Cohesityの「Cohesity DataProtect」はサービスなので、わずか数分で稼働状態にできる。Cohesity DataProtectでは物理サーバや仮想マシン、データベース、クラウドなどが保護対象となる。
仮想マシンに影響を与えることなくスナップショットを無制限に作成できることや、仮想マシンとファイルの両方のインスタントリカバリー(高速な復旧)ができることが、Cohesity DataProtectの特徴だ。Cohesity DataProtectは「MegaFile」という機能によって、大容量のファイルを小さなブロックに分割することで復元時間を短縮する。
「Veritas Backup Exec」などVeritasが提供するバックアップソフトウェア群は、1つのコンソールで一元管理が可能だ。VMwareおよびMicrosoftのハイパーバイザー向けの「Backup Exec Accelerator」は、仮想マシンのバックアップ速度を上げるアクセラレータ機能を搭載する。

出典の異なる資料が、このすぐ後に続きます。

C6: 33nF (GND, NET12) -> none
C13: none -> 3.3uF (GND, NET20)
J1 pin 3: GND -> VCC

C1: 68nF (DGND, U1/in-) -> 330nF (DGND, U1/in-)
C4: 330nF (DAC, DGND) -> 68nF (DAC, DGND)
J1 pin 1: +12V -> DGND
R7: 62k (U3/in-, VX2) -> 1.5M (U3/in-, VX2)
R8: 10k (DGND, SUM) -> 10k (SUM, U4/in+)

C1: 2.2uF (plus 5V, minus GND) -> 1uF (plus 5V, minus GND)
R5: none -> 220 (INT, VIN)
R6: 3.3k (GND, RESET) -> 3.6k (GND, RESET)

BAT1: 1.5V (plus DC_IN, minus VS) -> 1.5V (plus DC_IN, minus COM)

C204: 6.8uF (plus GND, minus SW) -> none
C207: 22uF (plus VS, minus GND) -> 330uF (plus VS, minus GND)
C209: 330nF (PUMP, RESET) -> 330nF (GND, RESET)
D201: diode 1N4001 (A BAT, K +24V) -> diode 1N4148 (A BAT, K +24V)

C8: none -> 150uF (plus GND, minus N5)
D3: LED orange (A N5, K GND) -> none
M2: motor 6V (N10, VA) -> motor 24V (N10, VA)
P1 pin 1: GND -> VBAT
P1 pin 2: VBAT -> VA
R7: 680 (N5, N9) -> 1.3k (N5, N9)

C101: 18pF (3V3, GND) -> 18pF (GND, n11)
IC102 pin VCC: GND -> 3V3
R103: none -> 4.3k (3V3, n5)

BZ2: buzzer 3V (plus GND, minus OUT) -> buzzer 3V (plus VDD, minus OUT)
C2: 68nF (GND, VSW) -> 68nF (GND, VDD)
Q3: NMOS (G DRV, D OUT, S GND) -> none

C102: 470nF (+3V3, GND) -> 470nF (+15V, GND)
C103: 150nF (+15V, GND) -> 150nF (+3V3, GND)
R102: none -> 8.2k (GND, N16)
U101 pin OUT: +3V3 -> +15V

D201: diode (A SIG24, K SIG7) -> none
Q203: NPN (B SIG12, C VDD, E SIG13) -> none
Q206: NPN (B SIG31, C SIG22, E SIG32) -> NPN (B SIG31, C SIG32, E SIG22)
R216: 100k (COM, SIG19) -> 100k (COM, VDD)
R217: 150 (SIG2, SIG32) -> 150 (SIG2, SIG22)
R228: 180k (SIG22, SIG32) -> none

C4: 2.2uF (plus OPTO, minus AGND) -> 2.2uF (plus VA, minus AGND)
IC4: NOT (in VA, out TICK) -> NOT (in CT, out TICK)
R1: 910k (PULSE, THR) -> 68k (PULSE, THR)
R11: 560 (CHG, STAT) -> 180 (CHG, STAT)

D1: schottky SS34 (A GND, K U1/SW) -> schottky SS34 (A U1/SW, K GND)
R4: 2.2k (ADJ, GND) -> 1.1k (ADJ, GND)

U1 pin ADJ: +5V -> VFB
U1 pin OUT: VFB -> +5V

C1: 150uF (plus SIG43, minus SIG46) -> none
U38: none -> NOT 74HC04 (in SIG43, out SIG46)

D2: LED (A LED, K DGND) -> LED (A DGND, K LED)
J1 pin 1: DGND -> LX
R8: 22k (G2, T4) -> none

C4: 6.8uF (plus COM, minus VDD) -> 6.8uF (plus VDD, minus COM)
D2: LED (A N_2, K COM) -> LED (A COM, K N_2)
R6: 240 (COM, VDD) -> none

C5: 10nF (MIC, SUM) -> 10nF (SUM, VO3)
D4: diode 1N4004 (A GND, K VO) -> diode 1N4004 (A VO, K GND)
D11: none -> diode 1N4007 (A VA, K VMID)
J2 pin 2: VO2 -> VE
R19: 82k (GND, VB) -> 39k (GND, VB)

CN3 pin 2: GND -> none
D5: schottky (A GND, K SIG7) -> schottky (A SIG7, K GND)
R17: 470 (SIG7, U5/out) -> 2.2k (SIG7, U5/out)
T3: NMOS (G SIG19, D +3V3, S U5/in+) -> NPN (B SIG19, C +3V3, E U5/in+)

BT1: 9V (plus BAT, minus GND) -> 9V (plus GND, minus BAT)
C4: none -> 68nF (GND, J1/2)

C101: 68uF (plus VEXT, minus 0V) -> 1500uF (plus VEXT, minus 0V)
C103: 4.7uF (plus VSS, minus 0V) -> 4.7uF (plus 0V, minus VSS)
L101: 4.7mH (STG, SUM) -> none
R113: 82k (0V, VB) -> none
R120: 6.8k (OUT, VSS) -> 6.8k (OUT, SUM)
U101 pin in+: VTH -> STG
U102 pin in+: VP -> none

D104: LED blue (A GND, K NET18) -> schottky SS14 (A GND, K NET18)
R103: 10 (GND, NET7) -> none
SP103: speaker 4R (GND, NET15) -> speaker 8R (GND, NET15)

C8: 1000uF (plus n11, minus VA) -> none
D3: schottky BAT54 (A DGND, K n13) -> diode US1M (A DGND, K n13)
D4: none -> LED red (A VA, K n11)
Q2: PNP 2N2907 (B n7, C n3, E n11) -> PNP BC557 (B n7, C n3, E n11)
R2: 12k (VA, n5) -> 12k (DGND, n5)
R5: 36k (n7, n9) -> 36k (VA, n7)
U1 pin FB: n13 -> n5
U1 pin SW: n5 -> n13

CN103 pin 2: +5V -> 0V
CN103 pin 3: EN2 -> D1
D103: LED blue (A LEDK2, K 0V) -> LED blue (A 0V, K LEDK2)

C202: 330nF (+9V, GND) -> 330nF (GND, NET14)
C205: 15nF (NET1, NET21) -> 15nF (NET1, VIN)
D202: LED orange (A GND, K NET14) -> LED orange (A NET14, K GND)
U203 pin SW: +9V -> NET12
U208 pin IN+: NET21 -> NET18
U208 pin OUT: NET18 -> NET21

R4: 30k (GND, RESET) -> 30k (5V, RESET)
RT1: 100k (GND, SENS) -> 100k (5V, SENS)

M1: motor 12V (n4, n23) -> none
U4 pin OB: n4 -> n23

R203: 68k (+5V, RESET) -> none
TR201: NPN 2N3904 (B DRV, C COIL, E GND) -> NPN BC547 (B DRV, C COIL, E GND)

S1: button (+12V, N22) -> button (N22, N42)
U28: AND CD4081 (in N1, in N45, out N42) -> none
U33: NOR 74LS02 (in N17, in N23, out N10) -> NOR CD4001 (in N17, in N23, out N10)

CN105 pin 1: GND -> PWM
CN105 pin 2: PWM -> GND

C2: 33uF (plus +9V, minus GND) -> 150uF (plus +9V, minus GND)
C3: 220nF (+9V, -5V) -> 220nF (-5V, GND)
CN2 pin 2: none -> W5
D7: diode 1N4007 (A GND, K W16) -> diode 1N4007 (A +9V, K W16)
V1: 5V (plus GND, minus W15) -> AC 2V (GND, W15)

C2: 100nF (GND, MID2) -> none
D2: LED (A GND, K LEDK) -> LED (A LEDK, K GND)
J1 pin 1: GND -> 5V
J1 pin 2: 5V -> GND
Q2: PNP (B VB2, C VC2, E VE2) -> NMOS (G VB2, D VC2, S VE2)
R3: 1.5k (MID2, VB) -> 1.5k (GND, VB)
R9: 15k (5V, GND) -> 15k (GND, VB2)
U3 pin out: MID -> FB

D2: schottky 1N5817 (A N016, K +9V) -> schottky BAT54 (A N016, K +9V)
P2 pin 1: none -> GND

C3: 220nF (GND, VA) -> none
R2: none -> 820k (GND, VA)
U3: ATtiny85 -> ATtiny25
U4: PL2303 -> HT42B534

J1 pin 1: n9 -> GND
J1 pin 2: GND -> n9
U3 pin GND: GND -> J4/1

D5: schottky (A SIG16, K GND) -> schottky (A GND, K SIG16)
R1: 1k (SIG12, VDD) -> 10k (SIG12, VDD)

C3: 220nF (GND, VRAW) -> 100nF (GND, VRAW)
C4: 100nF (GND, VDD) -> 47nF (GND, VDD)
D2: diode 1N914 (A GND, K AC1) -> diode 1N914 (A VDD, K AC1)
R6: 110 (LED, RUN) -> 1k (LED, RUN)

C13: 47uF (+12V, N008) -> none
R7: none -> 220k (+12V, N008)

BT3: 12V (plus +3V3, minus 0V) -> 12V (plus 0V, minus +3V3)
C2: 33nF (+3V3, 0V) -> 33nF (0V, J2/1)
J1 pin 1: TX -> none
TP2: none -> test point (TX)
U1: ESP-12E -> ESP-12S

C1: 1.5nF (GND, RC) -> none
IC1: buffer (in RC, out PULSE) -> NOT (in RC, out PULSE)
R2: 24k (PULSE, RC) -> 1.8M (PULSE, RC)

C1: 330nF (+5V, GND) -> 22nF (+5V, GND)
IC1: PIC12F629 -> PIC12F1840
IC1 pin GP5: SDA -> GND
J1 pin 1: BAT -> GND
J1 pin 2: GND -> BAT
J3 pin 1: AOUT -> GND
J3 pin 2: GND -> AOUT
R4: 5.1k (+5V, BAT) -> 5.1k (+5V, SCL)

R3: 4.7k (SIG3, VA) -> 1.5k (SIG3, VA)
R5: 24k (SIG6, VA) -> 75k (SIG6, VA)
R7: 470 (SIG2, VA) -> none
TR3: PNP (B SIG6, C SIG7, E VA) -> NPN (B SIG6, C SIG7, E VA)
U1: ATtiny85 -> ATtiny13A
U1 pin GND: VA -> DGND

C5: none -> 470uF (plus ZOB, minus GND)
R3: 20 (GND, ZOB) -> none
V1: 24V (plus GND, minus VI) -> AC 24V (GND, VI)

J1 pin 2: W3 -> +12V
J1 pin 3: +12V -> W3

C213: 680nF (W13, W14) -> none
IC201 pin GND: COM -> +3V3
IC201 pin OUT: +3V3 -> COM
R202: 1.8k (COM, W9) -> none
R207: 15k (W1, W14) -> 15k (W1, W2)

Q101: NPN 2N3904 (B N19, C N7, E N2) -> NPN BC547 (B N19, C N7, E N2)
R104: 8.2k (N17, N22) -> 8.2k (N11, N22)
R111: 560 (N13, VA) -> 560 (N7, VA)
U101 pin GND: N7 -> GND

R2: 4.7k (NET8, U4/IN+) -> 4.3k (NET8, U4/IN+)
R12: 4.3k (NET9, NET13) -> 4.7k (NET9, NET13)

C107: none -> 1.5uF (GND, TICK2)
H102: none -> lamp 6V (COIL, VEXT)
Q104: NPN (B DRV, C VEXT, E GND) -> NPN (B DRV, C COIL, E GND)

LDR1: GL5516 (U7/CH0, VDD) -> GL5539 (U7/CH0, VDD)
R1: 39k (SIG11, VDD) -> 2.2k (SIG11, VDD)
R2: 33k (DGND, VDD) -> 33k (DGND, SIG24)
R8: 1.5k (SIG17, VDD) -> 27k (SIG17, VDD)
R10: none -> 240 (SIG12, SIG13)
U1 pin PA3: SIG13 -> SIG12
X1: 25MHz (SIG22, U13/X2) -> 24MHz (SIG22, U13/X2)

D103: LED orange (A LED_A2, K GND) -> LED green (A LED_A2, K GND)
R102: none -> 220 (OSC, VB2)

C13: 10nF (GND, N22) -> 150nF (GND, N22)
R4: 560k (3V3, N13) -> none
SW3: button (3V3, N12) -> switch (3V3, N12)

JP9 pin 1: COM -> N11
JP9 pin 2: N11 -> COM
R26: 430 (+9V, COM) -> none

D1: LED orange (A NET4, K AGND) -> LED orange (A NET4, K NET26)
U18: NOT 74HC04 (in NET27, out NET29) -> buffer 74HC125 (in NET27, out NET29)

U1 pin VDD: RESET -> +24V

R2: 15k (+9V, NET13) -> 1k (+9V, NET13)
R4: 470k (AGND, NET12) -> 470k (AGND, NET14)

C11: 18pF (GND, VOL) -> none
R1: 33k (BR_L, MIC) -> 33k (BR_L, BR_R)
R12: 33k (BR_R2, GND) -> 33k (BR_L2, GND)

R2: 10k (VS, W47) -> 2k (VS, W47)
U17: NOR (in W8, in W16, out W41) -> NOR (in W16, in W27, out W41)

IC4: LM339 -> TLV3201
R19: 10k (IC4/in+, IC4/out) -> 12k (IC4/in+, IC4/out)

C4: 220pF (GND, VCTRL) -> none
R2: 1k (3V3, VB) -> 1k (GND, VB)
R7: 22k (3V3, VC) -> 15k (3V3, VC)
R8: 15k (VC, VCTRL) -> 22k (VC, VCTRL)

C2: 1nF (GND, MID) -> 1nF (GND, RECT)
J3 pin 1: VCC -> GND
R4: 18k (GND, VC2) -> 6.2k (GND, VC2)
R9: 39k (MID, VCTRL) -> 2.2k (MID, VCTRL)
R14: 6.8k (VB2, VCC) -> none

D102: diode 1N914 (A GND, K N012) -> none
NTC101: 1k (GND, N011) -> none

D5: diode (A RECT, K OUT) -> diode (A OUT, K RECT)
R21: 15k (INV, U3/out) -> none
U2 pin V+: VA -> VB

Veritasのバックアップソフトウェアは、Microsoftのハイパーコンバージドインフラ(HCI)ソフトウェア「Azure Stack HCI」のバックアップ機能として利用できる。Amazon Web Services(AWS)のオブジェクトストレージ「Amazon S3」(Amazon Simple Storage Service)をバックアップ先として使えること、Microsoftのデータベースサーバ「SQL Server」のインメモリOLTP(メインメモリを使ったオンライントランザクション処理)のバックアップができるという特徴もある。